230 Views Asked by At

Suppose we have a file F in a certain commit C. Given a future commit C', what is the best way to deduce the list of files in C' that are derived from F?

A file can be modified, renamed, moved, copied, deleted, split and merged several times in any order on its journey from one commit to another.

I want to determine the final list of files - which can be empty - that are "derived" from the original file through such operations, ideally using plumbing commands of git.

Yes, there is no way to reliably say wether a file is split, merged, moved or copied for certain. But the algorithm that is used in git-log or git-blame for the same purposes should be ok. (Thanks @SpaceKatt).

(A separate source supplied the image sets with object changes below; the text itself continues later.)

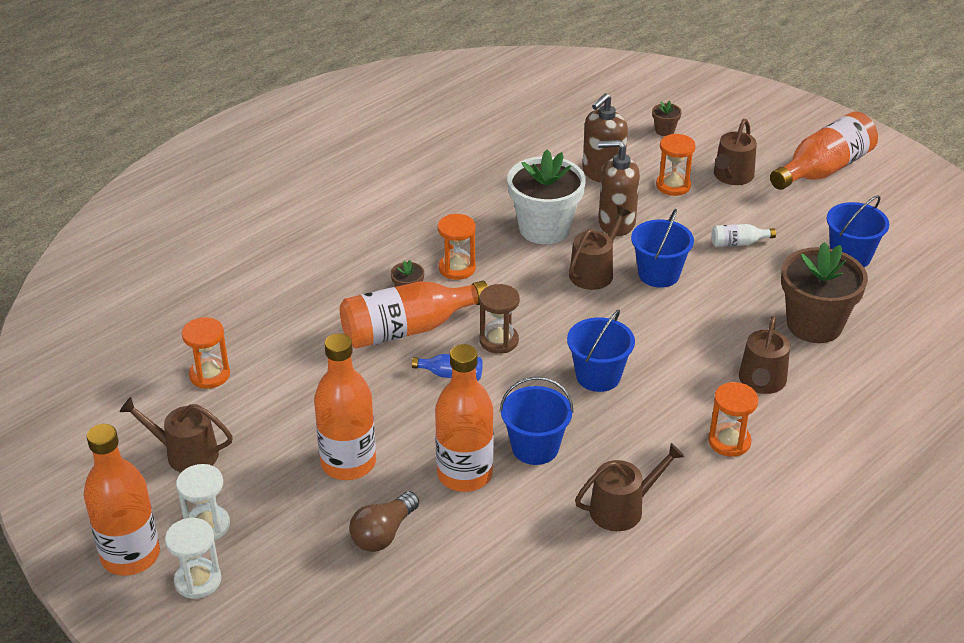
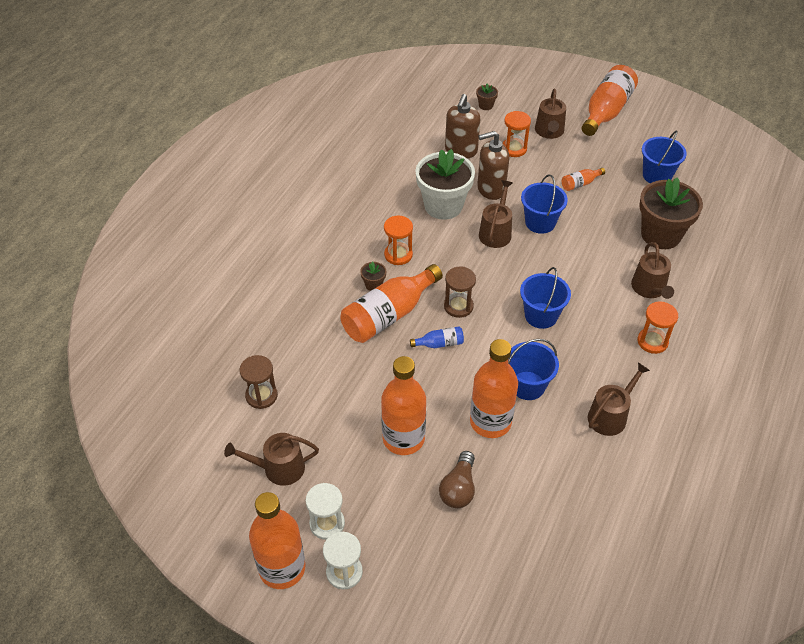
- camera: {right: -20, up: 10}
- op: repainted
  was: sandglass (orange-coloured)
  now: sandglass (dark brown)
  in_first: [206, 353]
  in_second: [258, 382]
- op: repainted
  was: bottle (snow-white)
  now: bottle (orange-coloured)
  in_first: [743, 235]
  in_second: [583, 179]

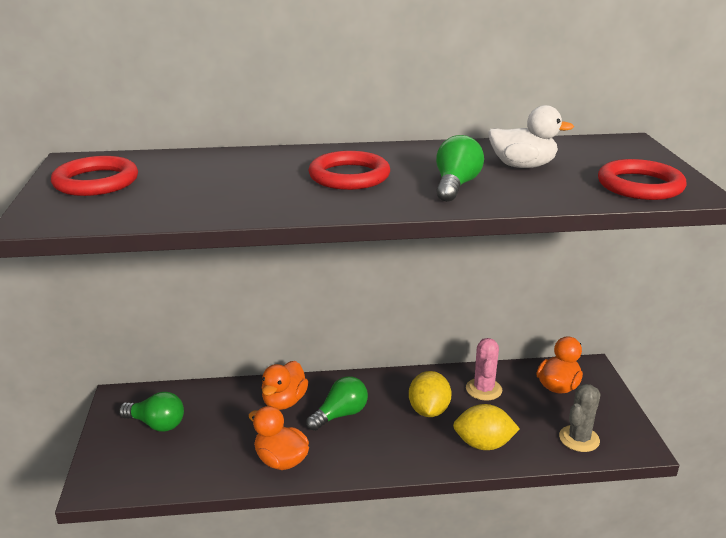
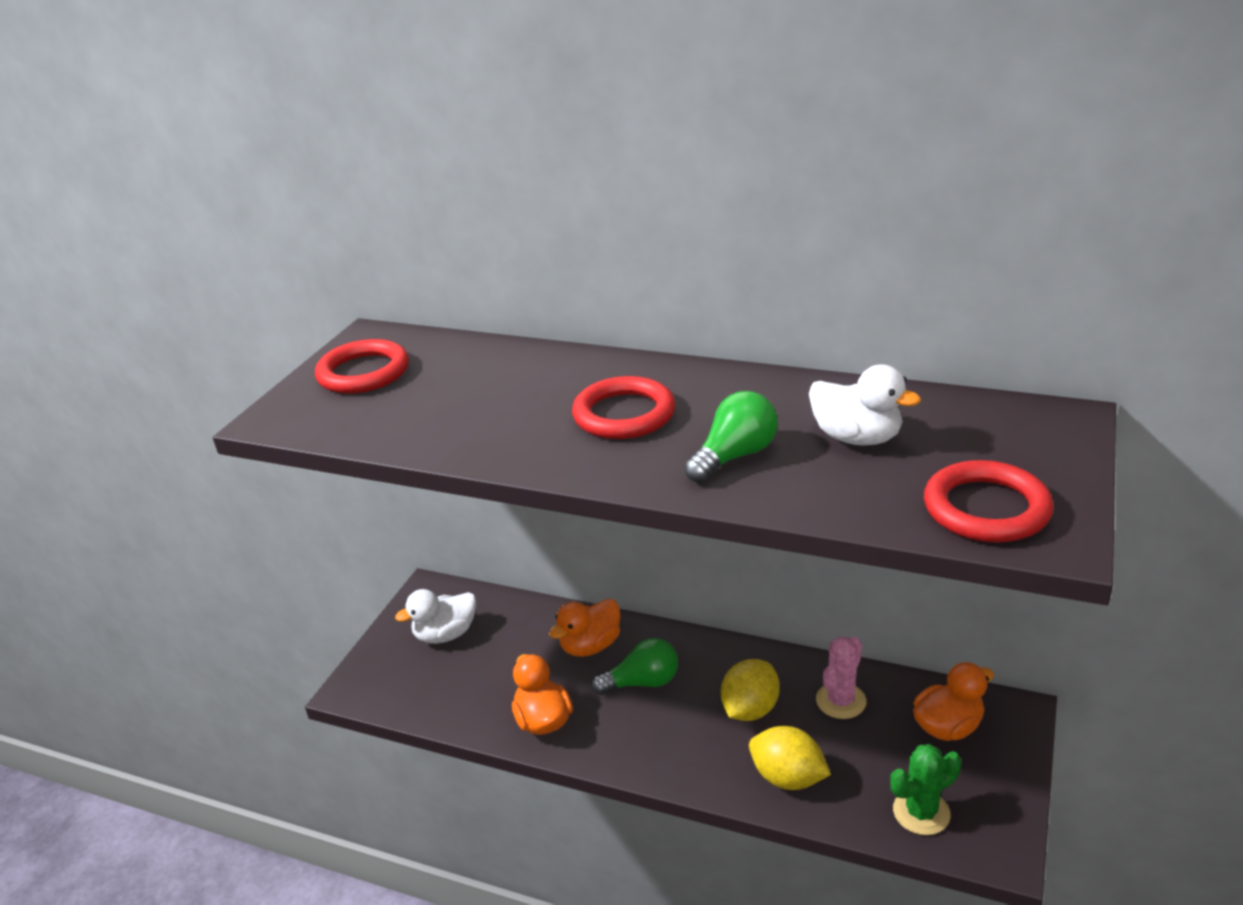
- camera: {right: 30, up: 5}
- op: swapped
  was: lightbulb (green)
  now: toy duck (snow-white)
  in_first: [151, 412]
  in_second: [435, 616]
- op: repainted
  was: cactus (grey)
  now: cactus (green)
  in_first: [580, 418]
  in_second: [926, 789]

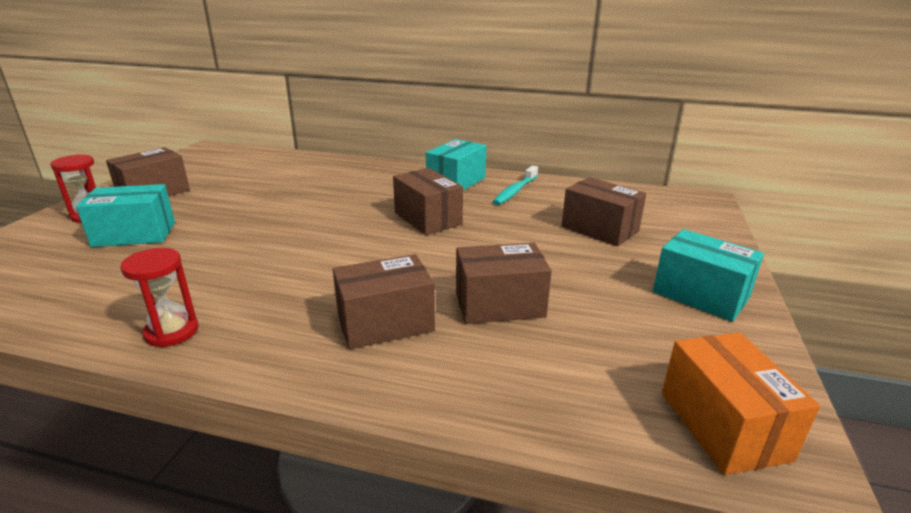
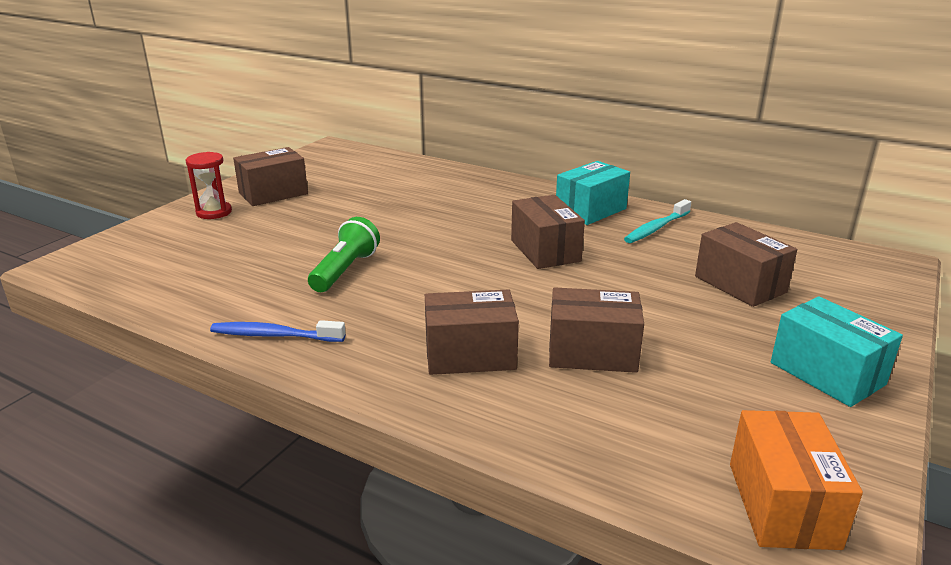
- camera: {right: 15, up: 0}
- op: gone
  was: parcel (aqua)
  in_first: [125, 215]
- op: new
  now: flashlight (green)
  in_second: [344, 254]
- op: swapped
  was: sandglass (red)
  now: dental brush (royal blue)
  in_first: [159, 297]
  in_second: [278, 331]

TL;DR I want a function that produces the following Output given the Input:

Input: {F, C, C'}
  C is an earlier commit.
  C' is a later commit (and C is reachable from C')
  F is a file in C

Output: {F1', F2', F3', ...}
  Fx's are list of files in C' that are derived from F

Note: If It was the opposite problem (i.e finding history of a file) a solution could probably be derived using git-log or git-blame, although I am not aware of a perfect solution (not involving porcelain) for that either.

1

There are 1 best solutions below

0
torek On

The short answer is that Git can only go backwards, not forwards (as matt noted).

The workaround for this is simple: go backwards. Let's say you have a branch name BR that identifies some final commit:

... <-F <-G <-H ... <-Z   <--BR

and you wish to "go forward from G". Start by listing out every commit backwards, from Z on:

git rev-list BR

When you reach commit G, stop. Take the list of hash IDs you just generated, and now you can work through them one pair at a time:

(H, G)
(I, H)
(...)
(Z, Y)

Note that git blame --reverse already "knows how to do this", as it were, but still needs both end-points, i.e., you have to locate Z, assuming you want to go forward to Z. But you'll have to pick the file names yourself, which is kind of the problem. (You could run it once for every file in Z, automatedly; this will be slow.) There is no good answer to this, at least not today.